赤い屋根の巣箱

「セイヨウミツバチの自然養蜂」用に「赤い屋根の巣箱」を作りました。

巣門側
側面(左)と裏面(右)
底箱
巣門にはスライド式のアクリル製(白)の開閉板が組み込まれている 夏は全開、冬は少しだけ巣門を開ける
巣門内側にはアクリル板が取り付けられている スズメバチが巣門を齧って拡張しても、アクリル板で阻まれる
本体の中 巣落ちを防ぐように4本の棒がある
本体の上に巣板用のすのこを載せる
このすのこの上にⅡ型280mL大気圧蜜器や固形餌を載せることができる
分蜂群を入居させた時や冬場はすのこの上に板を載せて、蓋裏に造巣することや寒さを防ぐ
本体側面にはM6規格の鬼目ナットを取り付けている M6規格のアイボルト等をねじ込むことができる ロープを掛ければ、巣箱の転倒を防ぐことができる
同じく本体側面にはM4規格の2個の鬼目ナットが埋込まれている 間隔は8cmで穴開けパンチの間隔だ 識別や名称・履歴などの書類を防水仕様にしてユリヤねじで取り付ける

また、本体側面には、角材が4箇所取り付けられています。上の角材は主に本体を移動させる際に持つためのものです。下の角材は主に側面の板材が曲がるのを防ぐためのものです。

蓋には換気口がある 冬場はこのように閉める
猛暑になれば換気口を開ける
スライド板を固定するための鬼目ナット ユリヤねじをねじ込む
蓋の裏 ユリヤねじを使わない時は、こんな風に蓋の裏から鬼目ナットにねじ込んで紛失を防ぐことができる
スライド板をユリヤねじで固定していない状態 蓋の裏からねじ込んだユリヤねじの末端が鬼目ナットから見える
本体の上には採蜜箱を載せることができる
巣枠は上方のみ M4規格の鬼目ナットと皿ねじで2本の巣枠を締めて巣礎を固定する
屋根の裏の様子 ずれ止めを施している

ところで、この「赤い屋根の巣箱」には、本体と採蜜箱の裏面に観察用の窓があります。観察をする時に白色のアクリル板を外します。

> [提供資料]:
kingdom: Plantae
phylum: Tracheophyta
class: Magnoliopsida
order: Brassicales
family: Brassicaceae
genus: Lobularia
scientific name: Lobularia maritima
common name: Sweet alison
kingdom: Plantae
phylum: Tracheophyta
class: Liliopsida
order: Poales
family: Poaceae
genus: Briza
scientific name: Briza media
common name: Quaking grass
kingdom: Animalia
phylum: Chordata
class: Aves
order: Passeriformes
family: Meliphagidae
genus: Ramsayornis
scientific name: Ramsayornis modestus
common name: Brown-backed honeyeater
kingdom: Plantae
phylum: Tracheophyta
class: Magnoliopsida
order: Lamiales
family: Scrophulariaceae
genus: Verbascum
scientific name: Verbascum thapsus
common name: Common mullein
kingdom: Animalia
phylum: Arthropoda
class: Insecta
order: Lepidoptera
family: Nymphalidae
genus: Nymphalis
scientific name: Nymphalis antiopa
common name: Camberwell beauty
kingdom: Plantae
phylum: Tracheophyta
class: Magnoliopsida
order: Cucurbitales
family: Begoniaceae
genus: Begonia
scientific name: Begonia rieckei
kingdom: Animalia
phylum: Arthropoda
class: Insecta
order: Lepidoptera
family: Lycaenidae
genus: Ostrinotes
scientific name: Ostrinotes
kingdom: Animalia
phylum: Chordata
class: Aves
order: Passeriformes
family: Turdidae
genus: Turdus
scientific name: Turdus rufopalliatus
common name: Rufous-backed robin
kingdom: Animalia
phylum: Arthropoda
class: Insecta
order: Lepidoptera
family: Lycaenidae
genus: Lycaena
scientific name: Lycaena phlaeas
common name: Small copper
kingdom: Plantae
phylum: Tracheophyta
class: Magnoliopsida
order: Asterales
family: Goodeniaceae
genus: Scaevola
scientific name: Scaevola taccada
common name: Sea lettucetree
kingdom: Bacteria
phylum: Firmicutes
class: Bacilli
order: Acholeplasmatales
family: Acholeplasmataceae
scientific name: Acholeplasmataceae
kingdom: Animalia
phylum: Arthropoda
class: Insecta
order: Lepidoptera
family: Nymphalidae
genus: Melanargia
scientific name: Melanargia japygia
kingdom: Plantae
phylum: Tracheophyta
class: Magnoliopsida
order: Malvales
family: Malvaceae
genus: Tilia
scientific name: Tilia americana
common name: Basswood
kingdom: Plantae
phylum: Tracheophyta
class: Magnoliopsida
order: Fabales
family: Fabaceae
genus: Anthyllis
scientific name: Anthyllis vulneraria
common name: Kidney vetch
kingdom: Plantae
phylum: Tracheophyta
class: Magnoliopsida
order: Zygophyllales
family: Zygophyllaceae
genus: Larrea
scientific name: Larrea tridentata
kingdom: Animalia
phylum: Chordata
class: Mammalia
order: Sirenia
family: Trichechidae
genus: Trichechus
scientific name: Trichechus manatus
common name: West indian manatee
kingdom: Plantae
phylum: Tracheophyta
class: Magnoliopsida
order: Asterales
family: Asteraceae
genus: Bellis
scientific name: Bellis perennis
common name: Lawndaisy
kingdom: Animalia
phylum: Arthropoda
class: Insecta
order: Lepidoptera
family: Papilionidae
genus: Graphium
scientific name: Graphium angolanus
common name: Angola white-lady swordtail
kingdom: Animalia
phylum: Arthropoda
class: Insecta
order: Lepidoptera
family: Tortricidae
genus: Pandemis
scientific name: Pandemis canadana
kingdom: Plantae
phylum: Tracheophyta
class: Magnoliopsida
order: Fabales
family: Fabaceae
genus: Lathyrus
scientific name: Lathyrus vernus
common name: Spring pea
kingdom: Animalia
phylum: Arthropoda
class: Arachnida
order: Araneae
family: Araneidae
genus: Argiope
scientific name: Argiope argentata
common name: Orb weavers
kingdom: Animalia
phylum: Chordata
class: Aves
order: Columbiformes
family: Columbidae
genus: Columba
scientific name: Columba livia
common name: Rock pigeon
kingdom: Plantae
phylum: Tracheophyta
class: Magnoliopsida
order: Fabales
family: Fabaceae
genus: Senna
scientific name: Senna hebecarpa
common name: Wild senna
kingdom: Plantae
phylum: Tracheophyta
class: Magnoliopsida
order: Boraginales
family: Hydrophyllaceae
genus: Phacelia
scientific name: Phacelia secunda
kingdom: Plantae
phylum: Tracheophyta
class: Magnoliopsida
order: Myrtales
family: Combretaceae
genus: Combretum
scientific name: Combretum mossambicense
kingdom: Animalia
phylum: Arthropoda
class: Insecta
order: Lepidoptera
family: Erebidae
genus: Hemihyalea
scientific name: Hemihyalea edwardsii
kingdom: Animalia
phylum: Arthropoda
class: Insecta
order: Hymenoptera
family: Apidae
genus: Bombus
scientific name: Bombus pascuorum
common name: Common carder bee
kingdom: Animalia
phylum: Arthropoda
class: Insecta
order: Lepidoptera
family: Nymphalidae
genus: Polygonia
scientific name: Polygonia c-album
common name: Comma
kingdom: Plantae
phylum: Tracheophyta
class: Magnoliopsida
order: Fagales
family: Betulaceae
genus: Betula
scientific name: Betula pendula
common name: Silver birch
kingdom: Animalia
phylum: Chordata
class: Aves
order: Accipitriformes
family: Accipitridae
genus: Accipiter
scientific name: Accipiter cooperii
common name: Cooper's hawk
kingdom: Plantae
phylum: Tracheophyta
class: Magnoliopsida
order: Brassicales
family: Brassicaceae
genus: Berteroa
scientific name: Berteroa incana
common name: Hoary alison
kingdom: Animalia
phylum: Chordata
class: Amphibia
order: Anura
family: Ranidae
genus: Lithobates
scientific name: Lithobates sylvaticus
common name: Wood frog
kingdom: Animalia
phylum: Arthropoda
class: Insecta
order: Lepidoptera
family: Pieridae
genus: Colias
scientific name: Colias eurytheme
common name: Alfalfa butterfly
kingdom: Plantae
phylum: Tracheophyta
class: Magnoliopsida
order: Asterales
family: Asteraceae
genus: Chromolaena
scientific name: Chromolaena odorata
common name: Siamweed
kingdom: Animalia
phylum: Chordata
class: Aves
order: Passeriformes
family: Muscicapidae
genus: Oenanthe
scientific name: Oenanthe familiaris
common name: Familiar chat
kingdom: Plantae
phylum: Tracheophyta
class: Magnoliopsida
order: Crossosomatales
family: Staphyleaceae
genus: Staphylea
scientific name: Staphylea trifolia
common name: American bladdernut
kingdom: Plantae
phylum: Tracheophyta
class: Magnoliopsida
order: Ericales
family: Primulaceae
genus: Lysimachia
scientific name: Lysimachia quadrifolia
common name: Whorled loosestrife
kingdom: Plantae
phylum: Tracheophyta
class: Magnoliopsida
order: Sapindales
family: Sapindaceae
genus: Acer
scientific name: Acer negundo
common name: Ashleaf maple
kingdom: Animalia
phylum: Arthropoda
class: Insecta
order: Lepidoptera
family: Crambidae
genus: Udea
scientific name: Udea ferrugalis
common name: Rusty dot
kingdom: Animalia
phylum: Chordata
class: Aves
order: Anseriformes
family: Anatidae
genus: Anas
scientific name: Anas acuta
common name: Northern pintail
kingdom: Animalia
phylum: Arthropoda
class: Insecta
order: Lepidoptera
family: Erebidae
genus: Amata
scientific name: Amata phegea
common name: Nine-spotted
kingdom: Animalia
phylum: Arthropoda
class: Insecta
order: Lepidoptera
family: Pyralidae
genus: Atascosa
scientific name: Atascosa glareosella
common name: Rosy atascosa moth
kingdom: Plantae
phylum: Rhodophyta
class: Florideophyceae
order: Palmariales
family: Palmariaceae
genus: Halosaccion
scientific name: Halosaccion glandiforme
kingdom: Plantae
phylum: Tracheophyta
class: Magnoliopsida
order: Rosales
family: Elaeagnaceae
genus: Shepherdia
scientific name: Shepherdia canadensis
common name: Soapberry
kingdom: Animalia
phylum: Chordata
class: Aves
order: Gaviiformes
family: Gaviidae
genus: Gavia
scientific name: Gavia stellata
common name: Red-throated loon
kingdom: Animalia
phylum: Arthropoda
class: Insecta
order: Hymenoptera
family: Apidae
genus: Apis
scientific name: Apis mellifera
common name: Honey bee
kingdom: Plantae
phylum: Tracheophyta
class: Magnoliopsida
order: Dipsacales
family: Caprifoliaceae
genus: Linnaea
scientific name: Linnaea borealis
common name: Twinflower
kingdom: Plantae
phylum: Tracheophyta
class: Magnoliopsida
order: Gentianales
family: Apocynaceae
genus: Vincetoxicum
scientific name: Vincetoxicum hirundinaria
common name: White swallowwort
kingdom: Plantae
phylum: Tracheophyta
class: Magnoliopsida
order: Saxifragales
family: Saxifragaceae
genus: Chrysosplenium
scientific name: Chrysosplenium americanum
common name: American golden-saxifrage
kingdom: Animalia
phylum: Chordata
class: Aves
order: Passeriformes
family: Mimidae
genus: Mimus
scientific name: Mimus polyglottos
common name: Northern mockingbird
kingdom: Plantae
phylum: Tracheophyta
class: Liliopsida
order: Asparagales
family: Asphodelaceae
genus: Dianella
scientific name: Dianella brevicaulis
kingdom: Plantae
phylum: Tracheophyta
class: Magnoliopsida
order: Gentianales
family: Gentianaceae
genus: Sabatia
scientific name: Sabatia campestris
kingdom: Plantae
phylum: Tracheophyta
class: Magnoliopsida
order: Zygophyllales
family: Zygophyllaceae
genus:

> [情報の活用]:
**1.** 巣箱の本文では、本体側面に取り付けられた角材について、上と下でそれぞれ何のためのものだと書かれていますか？1〜3文で答えてください。
**2.** 巣箱の本文の続きを、最後の文の後から書いてください。

> [課題への回答]:
**1.** 上の角材は、主に本体を移動させる際に持つためのものです。下の角材は、主に側面の板材が曲がるのを防ぐためのものです。

**2.**
本体裏面の観察窓
採蜜箱裏面の観察窓
観察窓を開けたところ

この観察窓はペアガラス(ただしアクリル板)になっています。熱の出入りを防ぐ効果があると考えています。

観察窓のペアガラス

さて、この巣箱は、底箱・本体・採蜜箱・蓋・屋根から構成されていますが、その内本体と採蜜箱と蓋の被せには、「相欠きつぎ」相当の工法を用いています。

本体と蓋の合わせ部分 1枚の板をトリマーで削っている

真っすぐ上から被せるとしっかりとはまります。この工法により、外側から当て板を使って固定したり、ビスで固定しなくても良くなり、また持ち上げるだけで分離できるようになります。
底箱と本体の合わせ部分は、敢えて加工はしていません。底箱の上に本体を重ねる際は、まず少しずらして重ね、本体を滑るように動かして底箱に重ねます。こうすることで、蜂を挟み込むことが少なくなります。

スズメバチ捕獲器もこの「赤い屋根の巣箱」用に作りました。捕捉空間を2段にしています。

捕捉空間の前面はアクリル板を使っています。捕捉空間の前面が金網の場合、捕捉空間にいるスズメバチに向かってミツバチが戦いに行くことがあり、ミツバチが多数殺されることがあります。そこで、アクリル板で上下を遮断しました。
このアクリル板には、高さ6mm幅10cmの切り欠きがあり、オオスズメバチは通れませんがミツバチは雄バチも含めて通れます。アクリル板は、上方へ引くと取り外せます。スズメバチを取り出すのが容易です。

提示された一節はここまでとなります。